> [TASK REQUIREMENTS]
(a) Decide whether each statement below agrees with the Spark shuffle comment. For each one, answer yes or no and quote the words of the comment that decide it.
(i) The comment advises choosing too many partitions rather than too few.
(ii) Raising the number of partitions in the function that triggers the shuffle controls the map side.
(iii) A shuffle block corresponds to one map task and reduce task pair.
(b) According to the Spark shuffle comment, what is the workaround for shuffle blocks larger than 2 GB?
(c) Resume the Spark shuffle comment from the point where it stops.

> [TEXT EXTRACT]
_ _ _ _
[jira] [Commented] (SPARK-5928) Remote Shuffle Blocks cannot be more than 2 GB

Imran Rashid (JIRA) Fri, 25 Sep 2015 14:30:46 -0700

    [ 
https://issues.apache.org/jira/browse/SPARK-5928?page=com.atlassian.jira.plugin.system.issuetabpanels:comment-tabpanel&focusedCommentId=14908705#comment-14908705
 ]


Imran Rashid commented on SPARK-5928:
-------------------------------------

[~ariskk] The workaround is to increase the number of partitions.  All of the 
operations which trigger a shuffle take an optional second argument with the 
number of partitions, eg., {{reduceByKey( reduceFunc, numPartitions)}}.  In 
general, its best to err on the side of too many partitions, rather than too 
few.  My rule of thumb is to try to size partitions to to have roughly 100 MB 
of data (I have heard others throw around numbers in roughly the same 
ballpark).  Note that means you use a lot of partitions if you have say 1 TB of 
data you are shuffling.

Its worth noting that if you have very skewed data, just increasing the number 
of partitions in the function that triggers the shuffle might not help.  That 
controls the number of partitions on the shuffle-read (aka reduce) side, but 
not the shuffle-write (aka map) side.  If one map task writes out 2GB of data 
for one key, increasing the number of reduce partitions won't help you, since 
no matter how many reduce partitions, you will still write 2GB into one shuffle 
block.  (A shuffle block corresponds to one map task / reduce task pair.)  In 
that case, you may want to increase the number of partitions for your *map* 
stage, so that it is writing less data to one particular key.  You control the 
number of partitions for the map-stage either at the previous operation that 
triggered a shuffle (eg., a preceding {{reduceByKey}}), or the operation that 
loaded the data (eg, {{sc.textFile}}).  Eg:

{noformat}
val rawData = sc.textFile(..., numPartitionsFirstStage) // control the "map"
_ _ _ _
> [ENTRIES SHOWN]
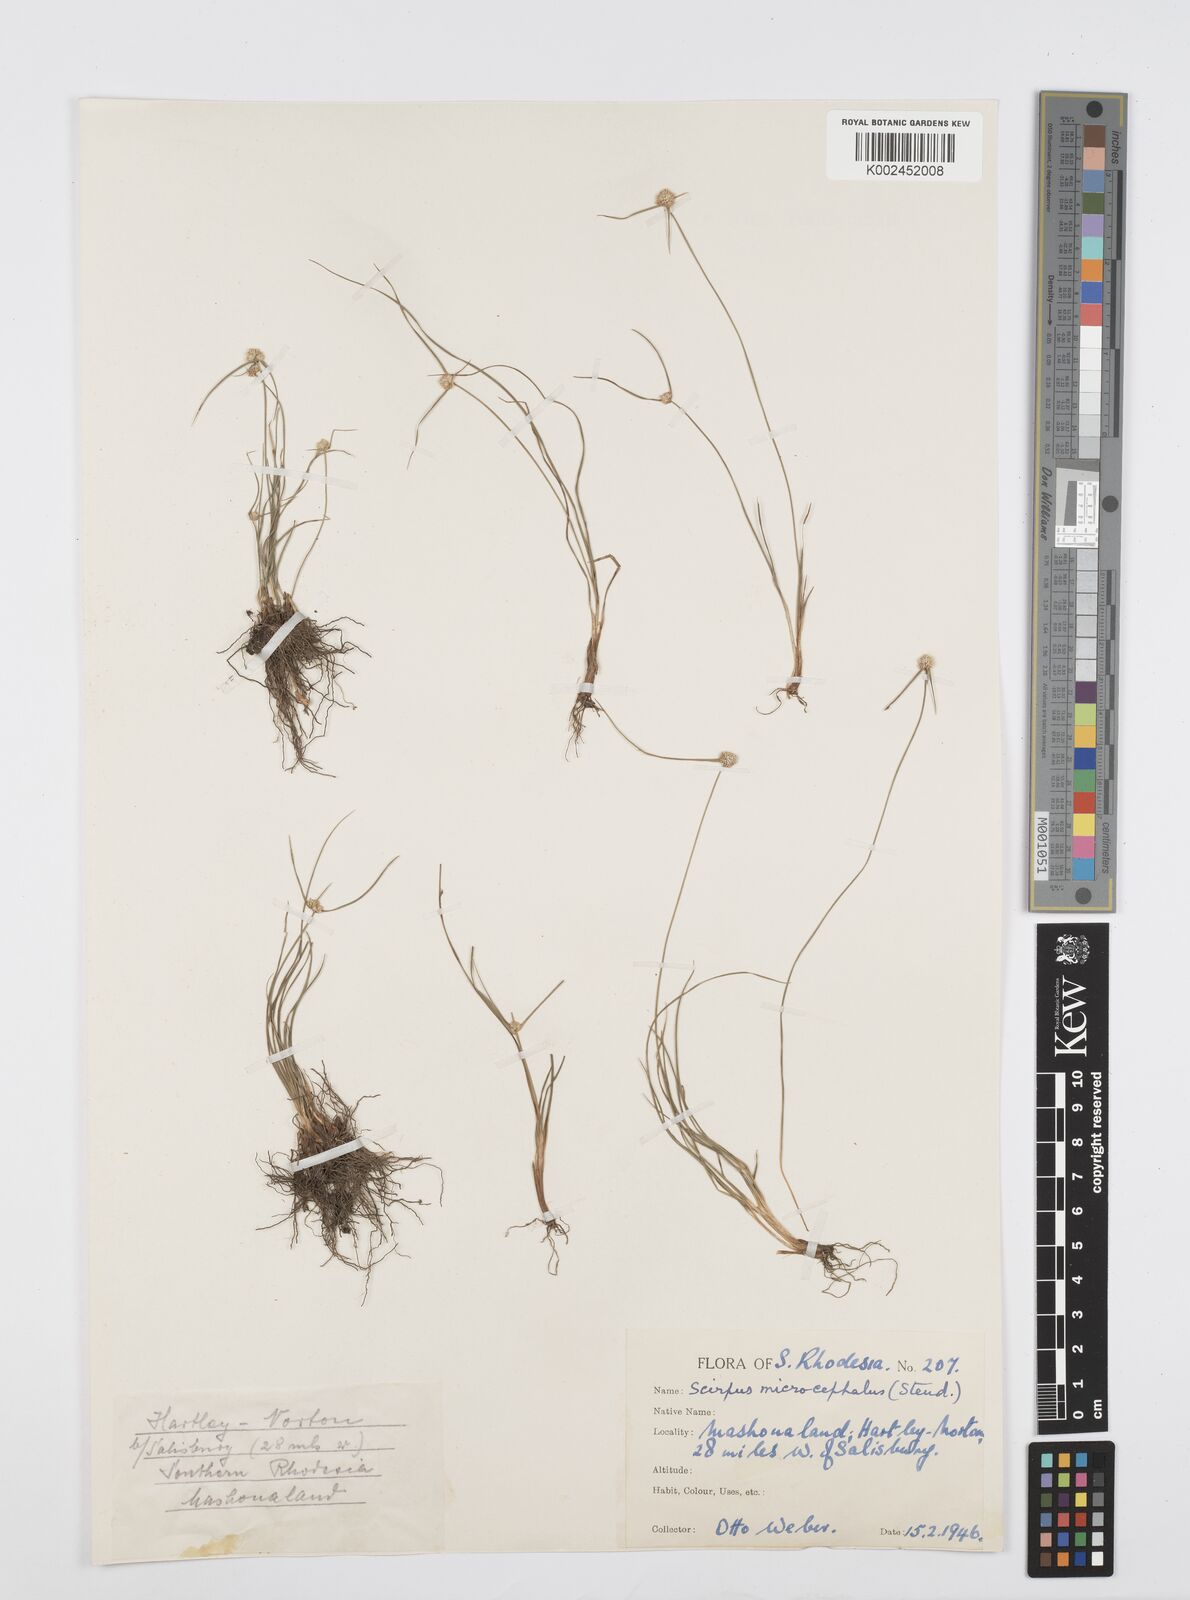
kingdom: Plantae
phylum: Tracheophyta
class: Liliopsida
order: Poales
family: Cyperaceae
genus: Cyperus
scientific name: Cyperus conglobatus
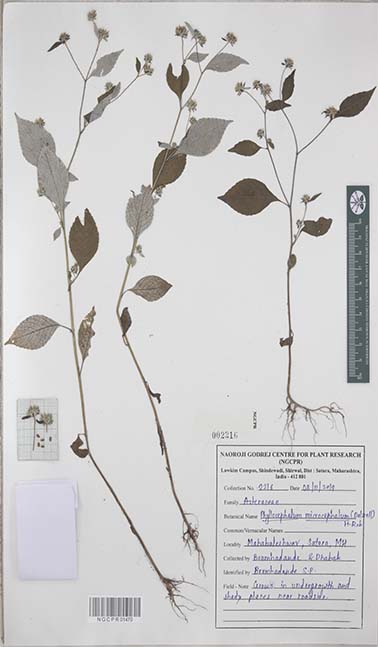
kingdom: Plantae
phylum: Tracheophyta
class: Magnoliopsida
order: Asterales
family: Asteraceae
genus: Phyllocephalum
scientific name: Phyllocephalum microcephalum
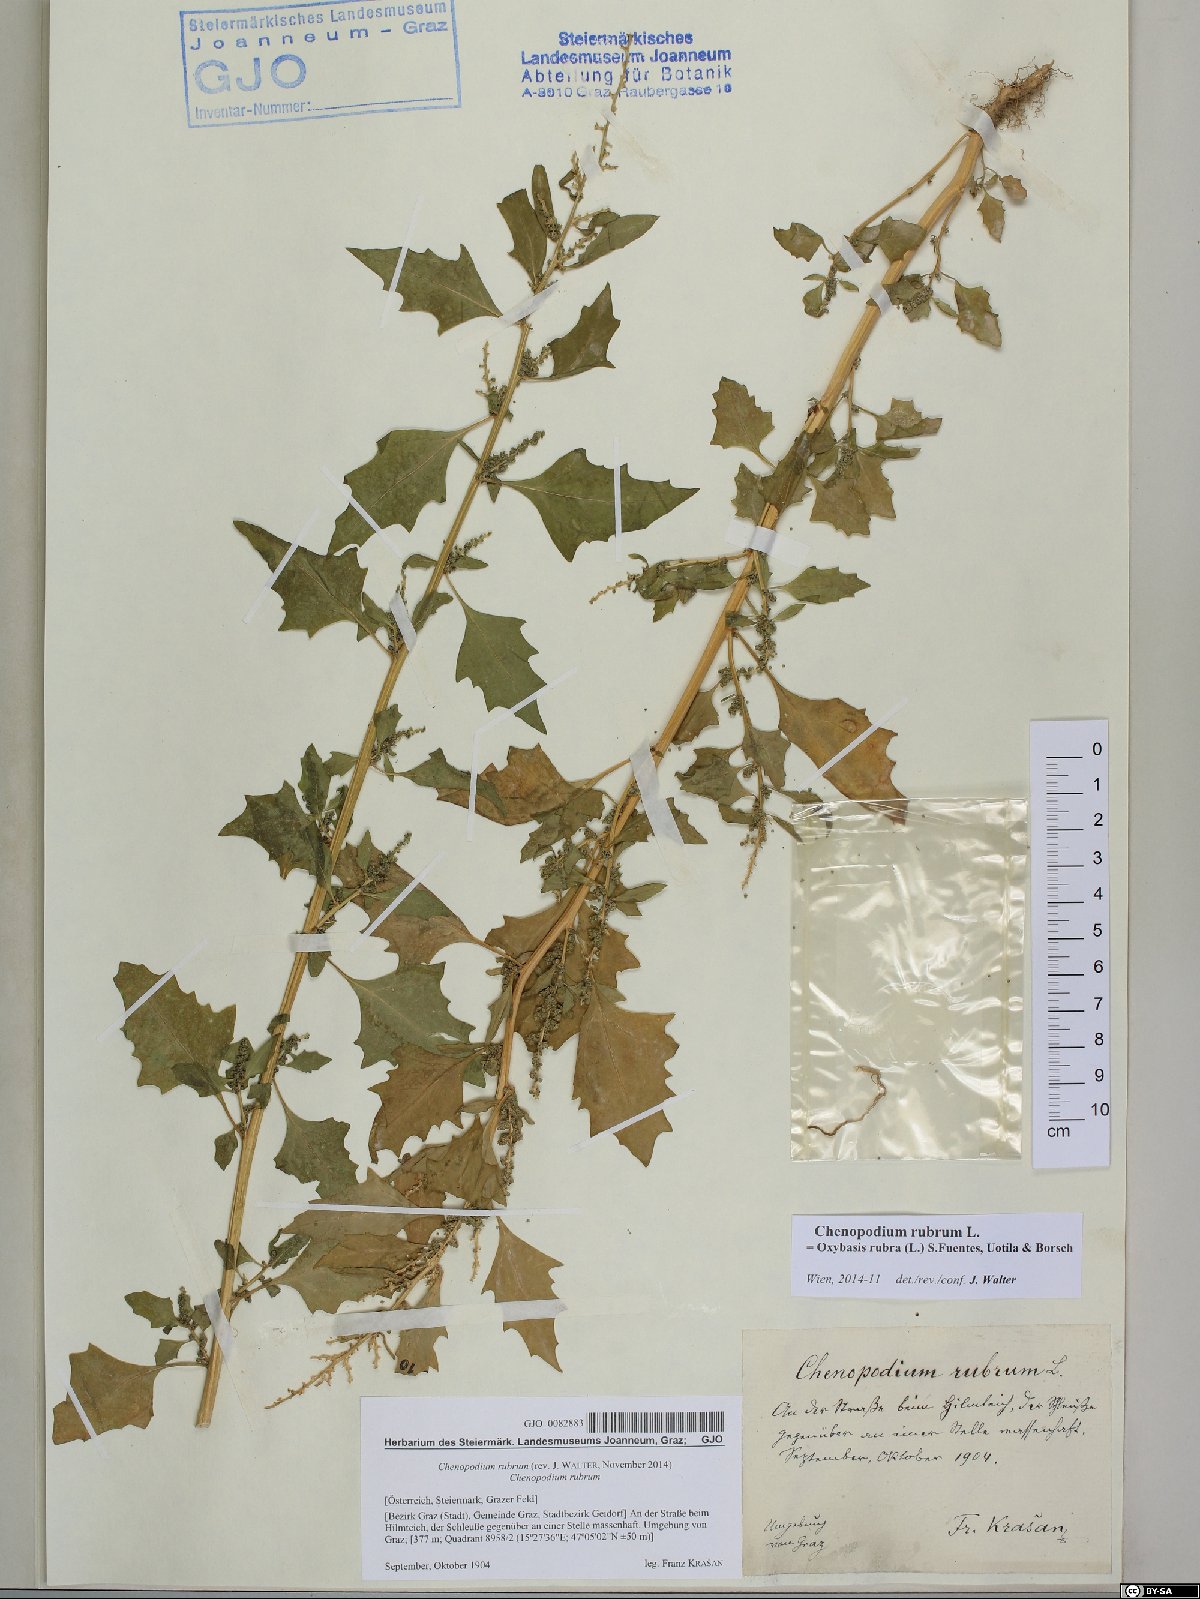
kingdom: Plantae
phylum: Tracheophyta
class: Magnoliopsida
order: Caryophyllales
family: Amaranthaceae
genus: Oxybasis
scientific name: Oxybasis rubra
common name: Red goosefoot
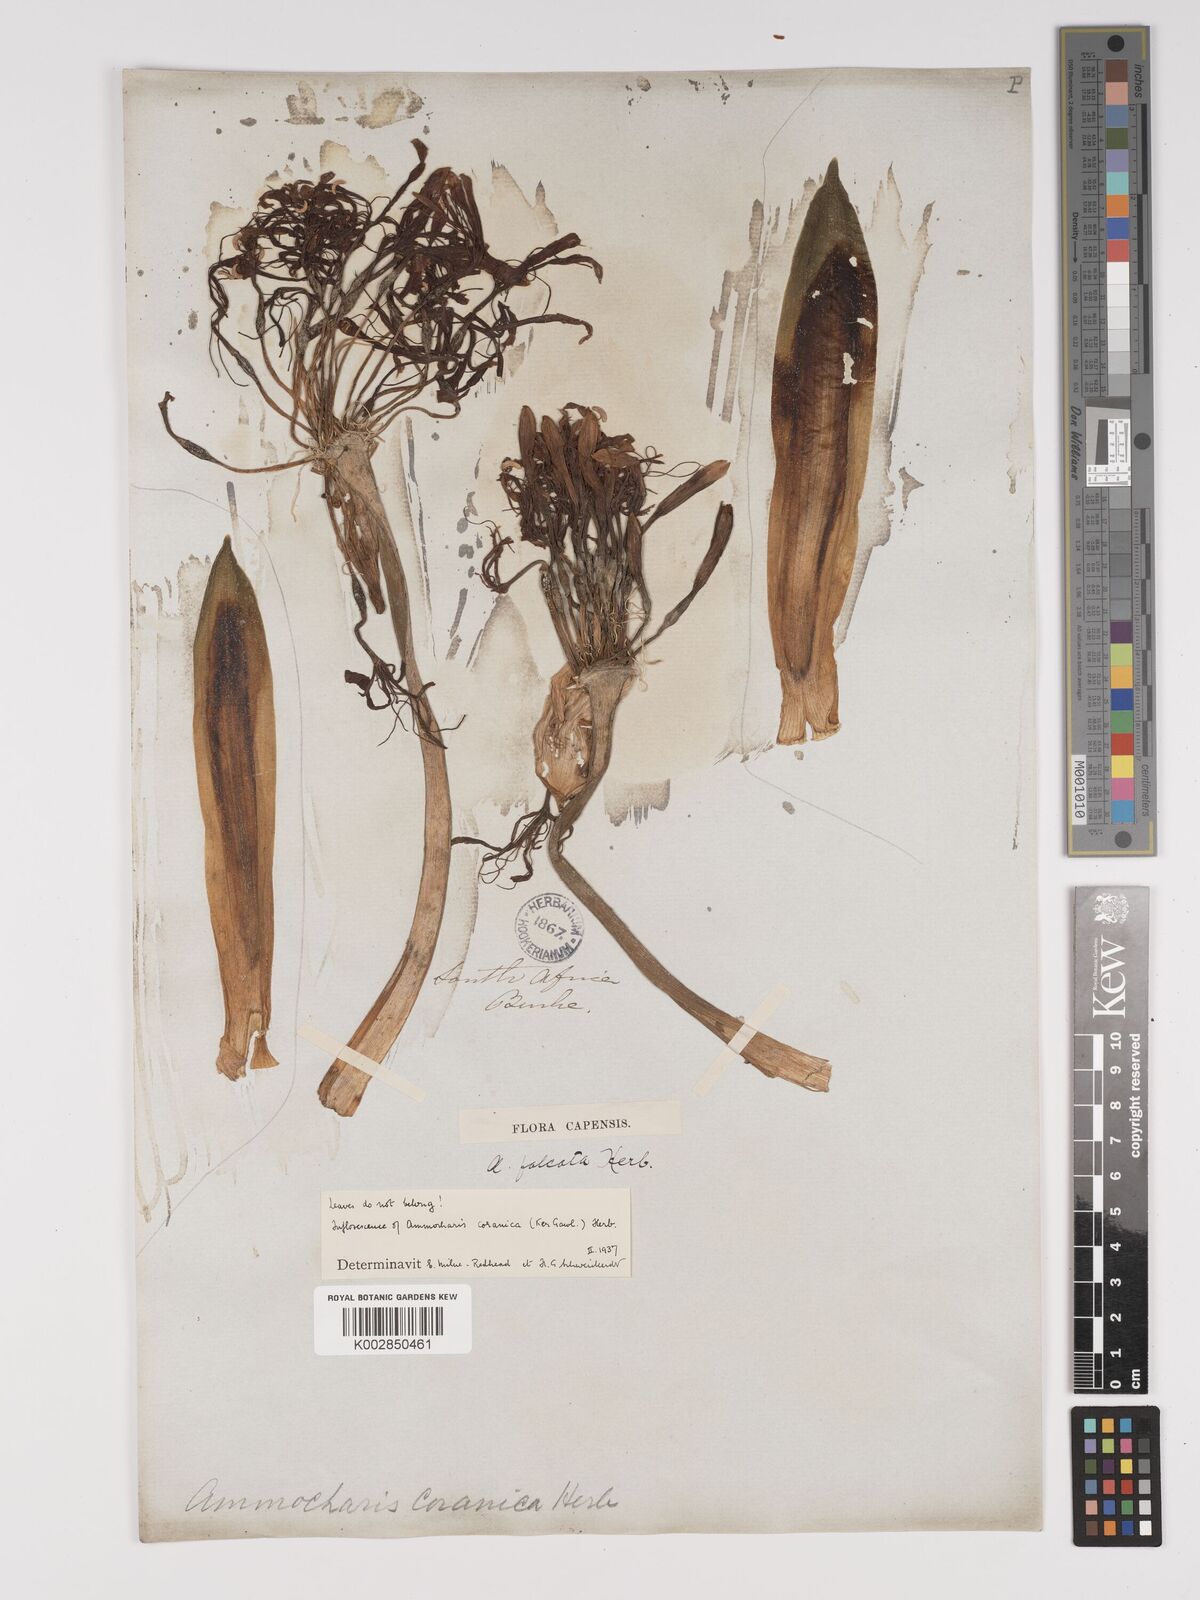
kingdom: Plantae
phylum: Tracheophyta
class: Liliopsida
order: Asparagales
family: Amaryllidaceae
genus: Ammocharis
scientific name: Ammocharis coranica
_ _ _ _
> [TASK-BY-TASK RESULTS]
(a)
(i) Yes: "its best to err on the side of too many partitions, rather than too few."
(ii) No: "That controls the number of partitions on the shuffle-read (aka reduce) side, but not the shuffle-write (aka map) side."
(iii) Yes: "A shuffle block corresponds to one map task / reduce task pair."

(b) The workaround is to increase the number of partitions.

(c)
partitions here
val afterShuffle = rawData.map{...}.reduceByKey( ..., numPartitionsSecondStage) 
// control the "reduce" partitions here
{noformat}

My general recommendation, if you want to re-use your code, and have it work on 
a data sets of varying sizes, is to make the number of partitions at *every* 
stage some easily controllable parameter (eg., via the command line), so you 
can tweak things without having to recompile your code.

> Remote Shuffle Blocks cannot be more than 2 GB
> ----------------------------------------------
>
>                 Key: SPARK-5928
>                 URL: https://issues.apache.org/jira/browse/SPARK-5928
>             Project: Spark
>          Issue Type: Bug
>          Components: Spark Core
>            Reporter: Imran Rashid
>
> If a shuffle block is over 2GB, the shuffle fails, with an uninformative 
> exception.  The tasks get retried a few times and then eventually the job 
> fails.
> Here is an example program which can cause the exception:
> {code}
>     val rdd = sc.parallelize(1 to 1e6.toInt, 1).map{ ignore =>
>       val n = 3e3.toInt
>       val arr = new Array[Byte](n)
>       //need to make sure the array doesn't compress to something small
>       scala.util.Random.nextBytes(arr)
>       arr
>     }
>     rdd.map { x => (1, x)}.groupByKey().count()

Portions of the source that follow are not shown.